Will YouNoodle Predict Its Own Inevitable Failure?

New startup YouNoodle debuted to some first class press coverage this morning – a headline in the NYTimes that reads “A Start-Up Says It Can Predict Others’ Fate.” The really choice quote from the article from CEO/co-founder Bob Goodson is this:


“Give us some information, and we’ll give you some idea of what the company will be worth in five years.”

The best part about the article is that the prediction feature hasn’t launched, so no one can see if it’s for real. For now, the site is a database of startups with very light information. Hardly what I would consider NYTimes material. If not for the investors, which include Founders Fund, Peter Thiel and Max Levchin, there’s no way we would have covered this.

The NYT did cover themselves somewhat by bringing in some venture capitalist quotes calling bullshit on the whole thing. “If their tool did such a good job, they’d raise a fund themselves and beat the tar out of us,” said Paul Kedrosky, who didn’t bother to write about the company on his blog.

And he’s exactly right. Just like the people who say they can sell you a book and a seminar to help you get rich quick off of distressed real estate – if these guys found some sort of magic formula that actually predicted the value of a startup down the road, they’d keep the information to themselves and make, well, unlimited amounts of money.
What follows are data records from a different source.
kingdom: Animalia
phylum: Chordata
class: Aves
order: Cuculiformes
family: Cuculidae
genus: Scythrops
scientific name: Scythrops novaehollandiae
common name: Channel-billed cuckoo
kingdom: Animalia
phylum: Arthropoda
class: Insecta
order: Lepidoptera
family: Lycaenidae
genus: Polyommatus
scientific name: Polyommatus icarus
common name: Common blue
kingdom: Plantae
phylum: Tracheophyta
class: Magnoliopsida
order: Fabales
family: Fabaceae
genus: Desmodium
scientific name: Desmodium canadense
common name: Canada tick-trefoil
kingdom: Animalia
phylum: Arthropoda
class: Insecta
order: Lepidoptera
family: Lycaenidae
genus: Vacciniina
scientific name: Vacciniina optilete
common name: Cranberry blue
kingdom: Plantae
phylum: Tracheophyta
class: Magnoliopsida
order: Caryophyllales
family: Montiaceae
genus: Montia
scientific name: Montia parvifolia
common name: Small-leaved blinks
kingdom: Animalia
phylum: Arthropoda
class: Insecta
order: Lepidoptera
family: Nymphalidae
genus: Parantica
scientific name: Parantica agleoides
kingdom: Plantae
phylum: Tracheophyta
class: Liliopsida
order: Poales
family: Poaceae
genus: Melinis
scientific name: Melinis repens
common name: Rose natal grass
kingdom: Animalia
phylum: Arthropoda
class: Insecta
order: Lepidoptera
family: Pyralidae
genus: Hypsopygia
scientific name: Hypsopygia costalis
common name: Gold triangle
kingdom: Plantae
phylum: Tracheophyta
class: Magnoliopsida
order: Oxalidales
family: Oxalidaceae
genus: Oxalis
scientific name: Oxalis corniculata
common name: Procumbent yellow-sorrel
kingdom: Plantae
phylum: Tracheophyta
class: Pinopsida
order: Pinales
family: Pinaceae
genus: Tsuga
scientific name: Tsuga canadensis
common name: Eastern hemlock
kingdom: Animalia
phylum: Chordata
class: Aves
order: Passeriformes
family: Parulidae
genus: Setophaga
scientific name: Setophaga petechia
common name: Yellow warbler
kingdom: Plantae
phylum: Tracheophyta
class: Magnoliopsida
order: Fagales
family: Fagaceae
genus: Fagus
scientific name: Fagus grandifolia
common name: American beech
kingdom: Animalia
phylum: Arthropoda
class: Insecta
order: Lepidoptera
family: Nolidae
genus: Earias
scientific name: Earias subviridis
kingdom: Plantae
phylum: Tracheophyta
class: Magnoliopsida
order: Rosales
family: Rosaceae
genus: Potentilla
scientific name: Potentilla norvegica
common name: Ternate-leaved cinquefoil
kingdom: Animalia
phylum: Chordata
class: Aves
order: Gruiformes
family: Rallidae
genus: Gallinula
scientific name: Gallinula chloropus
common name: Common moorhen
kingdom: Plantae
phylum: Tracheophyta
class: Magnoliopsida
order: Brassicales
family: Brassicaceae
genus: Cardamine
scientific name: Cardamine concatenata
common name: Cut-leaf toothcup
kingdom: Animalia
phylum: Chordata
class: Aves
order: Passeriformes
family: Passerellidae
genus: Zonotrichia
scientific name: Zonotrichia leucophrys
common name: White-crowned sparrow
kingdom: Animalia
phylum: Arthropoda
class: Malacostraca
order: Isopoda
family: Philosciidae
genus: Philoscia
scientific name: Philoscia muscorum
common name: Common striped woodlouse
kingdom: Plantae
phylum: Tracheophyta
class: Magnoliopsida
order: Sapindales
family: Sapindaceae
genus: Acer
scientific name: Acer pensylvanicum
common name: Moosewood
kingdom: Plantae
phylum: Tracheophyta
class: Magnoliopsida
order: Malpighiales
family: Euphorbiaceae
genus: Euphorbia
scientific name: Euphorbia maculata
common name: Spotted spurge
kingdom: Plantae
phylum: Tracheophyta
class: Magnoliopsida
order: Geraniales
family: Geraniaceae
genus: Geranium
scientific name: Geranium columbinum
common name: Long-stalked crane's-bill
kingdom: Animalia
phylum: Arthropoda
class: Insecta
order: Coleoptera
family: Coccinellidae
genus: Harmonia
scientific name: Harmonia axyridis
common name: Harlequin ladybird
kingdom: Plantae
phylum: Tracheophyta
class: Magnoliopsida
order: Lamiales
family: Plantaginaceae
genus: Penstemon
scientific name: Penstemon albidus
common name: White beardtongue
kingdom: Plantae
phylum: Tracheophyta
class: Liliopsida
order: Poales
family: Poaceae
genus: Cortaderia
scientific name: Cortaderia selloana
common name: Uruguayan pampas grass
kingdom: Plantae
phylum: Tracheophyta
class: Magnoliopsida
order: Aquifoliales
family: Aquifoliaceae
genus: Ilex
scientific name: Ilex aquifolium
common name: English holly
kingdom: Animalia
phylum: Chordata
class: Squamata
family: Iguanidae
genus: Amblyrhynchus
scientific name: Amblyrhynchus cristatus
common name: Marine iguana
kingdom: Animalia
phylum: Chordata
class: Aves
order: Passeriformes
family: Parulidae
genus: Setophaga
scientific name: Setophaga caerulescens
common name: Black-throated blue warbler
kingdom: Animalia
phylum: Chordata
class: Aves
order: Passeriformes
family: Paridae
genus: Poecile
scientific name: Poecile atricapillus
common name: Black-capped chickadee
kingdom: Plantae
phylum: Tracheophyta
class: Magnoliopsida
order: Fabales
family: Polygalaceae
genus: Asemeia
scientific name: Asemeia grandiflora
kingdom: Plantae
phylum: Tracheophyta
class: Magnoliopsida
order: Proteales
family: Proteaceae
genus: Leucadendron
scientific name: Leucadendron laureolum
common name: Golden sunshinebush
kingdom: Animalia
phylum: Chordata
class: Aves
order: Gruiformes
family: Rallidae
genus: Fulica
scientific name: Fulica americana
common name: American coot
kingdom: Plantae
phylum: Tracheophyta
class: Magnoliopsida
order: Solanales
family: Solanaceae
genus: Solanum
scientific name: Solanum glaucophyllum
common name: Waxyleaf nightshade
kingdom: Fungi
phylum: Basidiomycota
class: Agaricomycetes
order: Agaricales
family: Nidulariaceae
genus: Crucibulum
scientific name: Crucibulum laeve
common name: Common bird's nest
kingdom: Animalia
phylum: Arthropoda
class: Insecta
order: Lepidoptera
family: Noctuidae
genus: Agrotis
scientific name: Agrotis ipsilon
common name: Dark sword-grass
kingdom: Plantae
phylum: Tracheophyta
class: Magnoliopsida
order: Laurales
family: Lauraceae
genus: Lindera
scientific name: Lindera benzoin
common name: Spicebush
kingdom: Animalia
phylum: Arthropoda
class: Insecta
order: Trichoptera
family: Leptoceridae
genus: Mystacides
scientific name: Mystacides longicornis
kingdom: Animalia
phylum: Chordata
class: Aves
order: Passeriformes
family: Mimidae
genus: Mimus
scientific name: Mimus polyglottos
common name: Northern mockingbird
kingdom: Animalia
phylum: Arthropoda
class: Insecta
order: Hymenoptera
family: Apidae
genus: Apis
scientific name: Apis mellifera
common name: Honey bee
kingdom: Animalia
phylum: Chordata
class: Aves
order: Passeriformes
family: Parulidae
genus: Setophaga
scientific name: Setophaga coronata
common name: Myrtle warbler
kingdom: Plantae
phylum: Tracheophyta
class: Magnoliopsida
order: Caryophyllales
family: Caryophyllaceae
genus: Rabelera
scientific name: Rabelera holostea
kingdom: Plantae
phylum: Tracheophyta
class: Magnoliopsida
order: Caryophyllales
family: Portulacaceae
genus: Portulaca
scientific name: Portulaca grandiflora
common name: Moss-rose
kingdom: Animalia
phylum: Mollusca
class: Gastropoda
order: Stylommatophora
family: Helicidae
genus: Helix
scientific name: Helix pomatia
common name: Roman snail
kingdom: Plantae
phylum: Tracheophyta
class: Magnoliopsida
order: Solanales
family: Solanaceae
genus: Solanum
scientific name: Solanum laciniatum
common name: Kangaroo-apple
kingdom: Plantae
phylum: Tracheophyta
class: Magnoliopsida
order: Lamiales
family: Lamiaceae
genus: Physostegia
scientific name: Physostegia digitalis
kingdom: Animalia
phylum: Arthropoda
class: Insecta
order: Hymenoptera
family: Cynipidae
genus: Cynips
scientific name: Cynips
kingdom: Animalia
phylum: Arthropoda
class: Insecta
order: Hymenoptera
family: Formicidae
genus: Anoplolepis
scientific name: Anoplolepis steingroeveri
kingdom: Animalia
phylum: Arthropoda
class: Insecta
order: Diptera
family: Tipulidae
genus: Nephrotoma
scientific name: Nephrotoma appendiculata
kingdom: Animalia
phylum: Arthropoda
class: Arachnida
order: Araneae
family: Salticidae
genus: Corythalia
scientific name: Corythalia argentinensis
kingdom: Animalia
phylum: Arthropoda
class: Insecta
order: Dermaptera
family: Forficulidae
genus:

It’s hype and nonsense, and it won’t work. The NYTimes bit on it hard, but our readers are smarter. In a poll that Duncan ran earlier the vast majority say there’s no way YouNoodle can pick winners based on some algorithm.

I propose this as a test – If and when YouNoodle launches this magic predictor thingy, they should run their own founding team through it. If it predicts failure, then it’s spot on and we know it will work.

So far, Goodson says, they haven’t run themselves through the model. Smart move.